== Material supplied ==
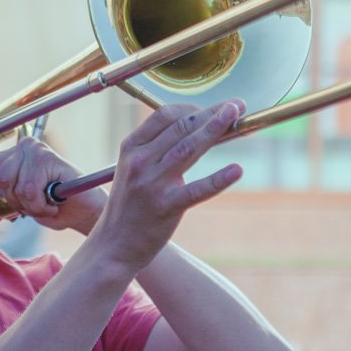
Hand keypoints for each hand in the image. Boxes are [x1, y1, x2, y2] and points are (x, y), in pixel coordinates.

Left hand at [0, 137, 106, 233]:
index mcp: (16, 153)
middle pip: (1, 179)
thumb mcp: (21, 198)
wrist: (84, 213)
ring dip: (33, 206)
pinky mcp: (48, 159)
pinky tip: (55, 202)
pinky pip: (31, 190)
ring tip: (49, 203)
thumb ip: (3, 184)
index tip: (18, 197)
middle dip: (18, 201)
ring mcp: (37, 150)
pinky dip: (42, 206)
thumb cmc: (54, 206)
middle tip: (38, 203)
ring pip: (17, 187)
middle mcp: (26, 146)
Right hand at [89, 100, 243, 270]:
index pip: (164, 116)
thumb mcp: (134, 170)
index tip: (214, 107)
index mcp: (131, 148)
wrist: (113, 245)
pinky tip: (237, 170)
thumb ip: (157, 149)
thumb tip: (197, 129)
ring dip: (215, 129)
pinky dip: (218, 179)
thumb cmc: (130, 205)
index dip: (193, 107)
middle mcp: (139, 161)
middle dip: (211, 113)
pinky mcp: (165, 208)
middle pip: (181, 127)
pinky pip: (196, 190)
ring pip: (188, 148)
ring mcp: (152, 184)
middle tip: (236, 105)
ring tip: (236, 117)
===
▶ Aim of the exercise
Give every record again exactly, apart from the pictures, which stay out.

▶ Solution to the exercise
Hand keypoints for each hand in the image. Boxes are [x1, y1, x2, y2] and points are (x, y), in pixel coordinates.

Left hand at [0, 137, 106, 233]:
index mcp: (16, 153)
middle pip: (1, 179)
thumb mcp: (21, 198)
wrist: (84, 213)
ring dip: (33, 206)
pinky mcp: (48, 159)
pinky tip: (55, 202)
pinky pip: (31, 190)
ring tip: (49, 203)
thumb ip: (3, 184)
index tip: (18, 197)
middle dip: (18, 201)
ring mcp: (37, 150)
pinky dip: (42, 206)
thumb cmc: (54, 206)
middle tip: (38, 203)
ring pip: (17, 187)
middle mcp: (26, 146)
Right hand at [89, 100, 243, 270]:
index pip: (164, 116)
thumb mcp: (134, 170)
index tip: (214, 107)
index mcp: (131, 148)
wrist: (113, 245)
pinky tip: (237, 170)
thumb ip: (157, 149)
thumb tip: (197, 129)
ring dip: (215, 129)
pinky dip: (218, 179)
thumb cmc: (130, 205)
index dip: (193, 107)
middle mcp: (139, 161)
middle dip: (211, 113)
pinky mcp: (165, 208)
middle pip: (181, 127)
pinky pip: (196, 190)
ring pip: (188, 148)
ring mcp: (152, 184)
middle tip: (236, 105)
ring tip: (236, 117)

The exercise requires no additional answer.